● Records provided:
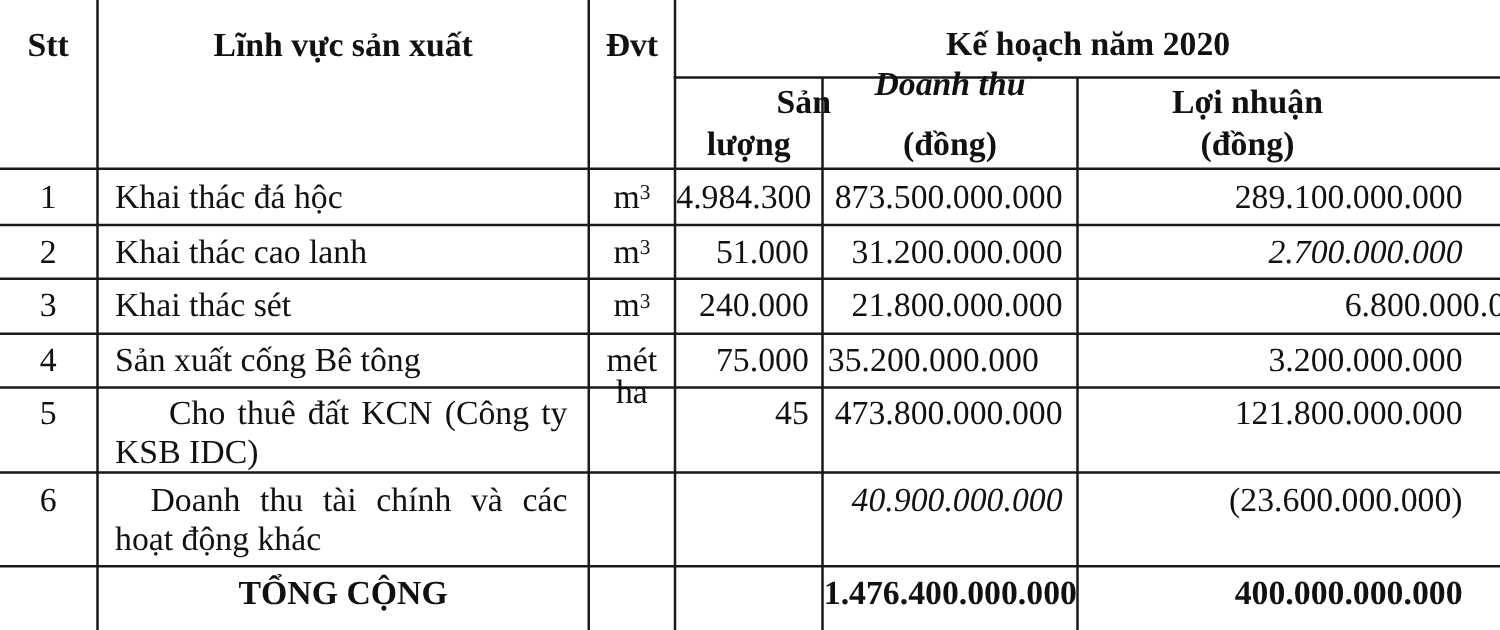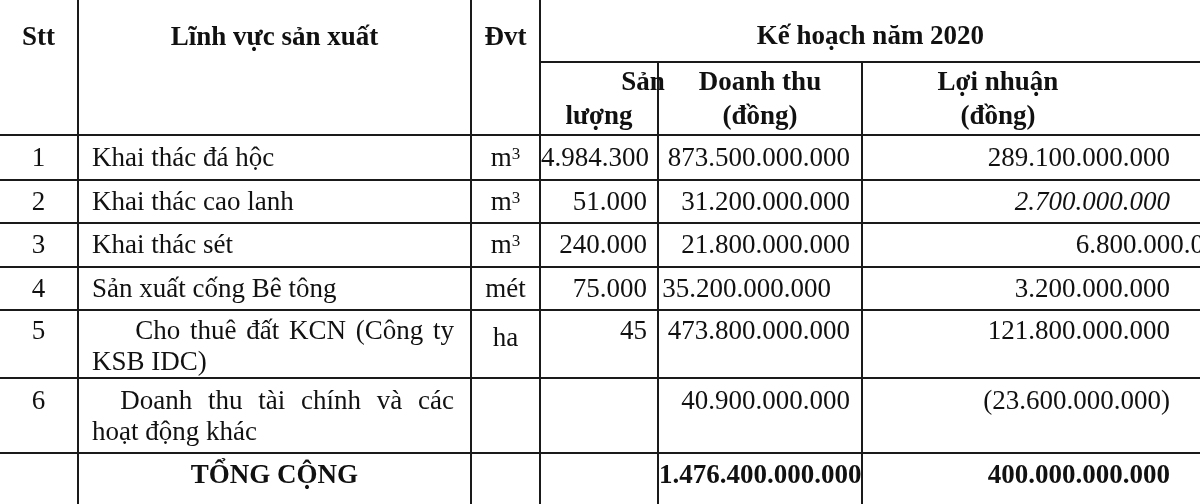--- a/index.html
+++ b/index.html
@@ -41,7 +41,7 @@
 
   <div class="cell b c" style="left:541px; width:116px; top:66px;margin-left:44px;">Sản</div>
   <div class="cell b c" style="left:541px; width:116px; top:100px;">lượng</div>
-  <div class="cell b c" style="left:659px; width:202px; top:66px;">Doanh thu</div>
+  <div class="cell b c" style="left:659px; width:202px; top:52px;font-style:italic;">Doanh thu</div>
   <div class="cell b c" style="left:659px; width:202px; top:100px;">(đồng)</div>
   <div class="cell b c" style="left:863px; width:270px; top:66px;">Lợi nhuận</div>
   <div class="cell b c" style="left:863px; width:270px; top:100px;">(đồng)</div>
* * *
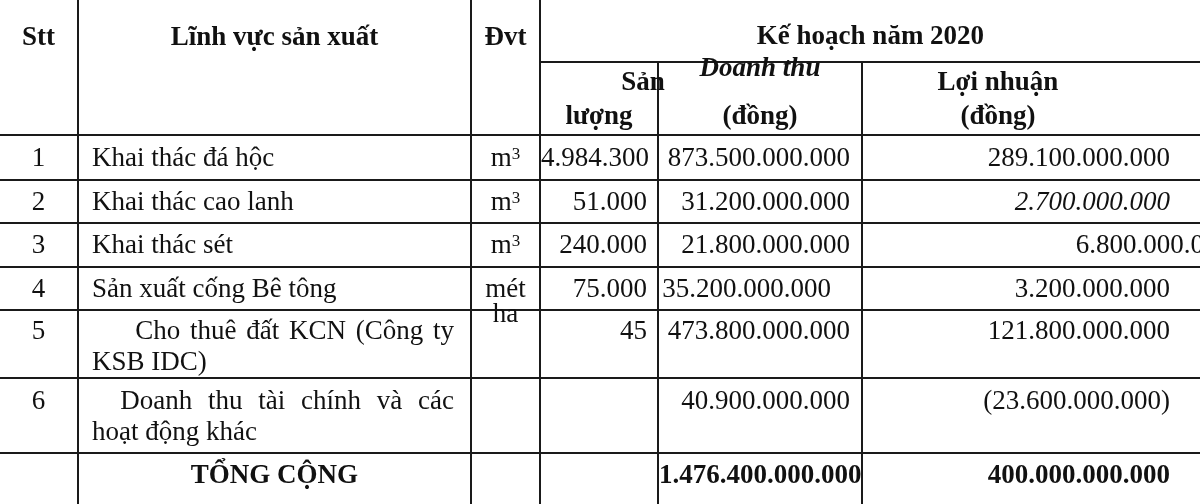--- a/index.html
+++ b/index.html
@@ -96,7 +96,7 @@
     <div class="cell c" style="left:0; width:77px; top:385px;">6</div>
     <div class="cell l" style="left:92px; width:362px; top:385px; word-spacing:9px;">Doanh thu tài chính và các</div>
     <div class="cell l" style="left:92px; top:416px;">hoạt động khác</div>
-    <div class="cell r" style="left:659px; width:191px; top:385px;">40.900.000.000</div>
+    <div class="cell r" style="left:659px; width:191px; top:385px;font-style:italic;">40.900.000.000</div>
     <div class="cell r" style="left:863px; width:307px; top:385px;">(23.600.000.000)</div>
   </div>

● Problem description: Retrieve every line above holding the word "italic".

● Response below:
+  <div class="cell b c" style="left:659px; width:202px; top:52px;font-style:italic;">Doanh thu</div>
+    <div class="cell r" style="left:659px; width:191px; top:385px;font-style:italic;">40.900.000.000</div>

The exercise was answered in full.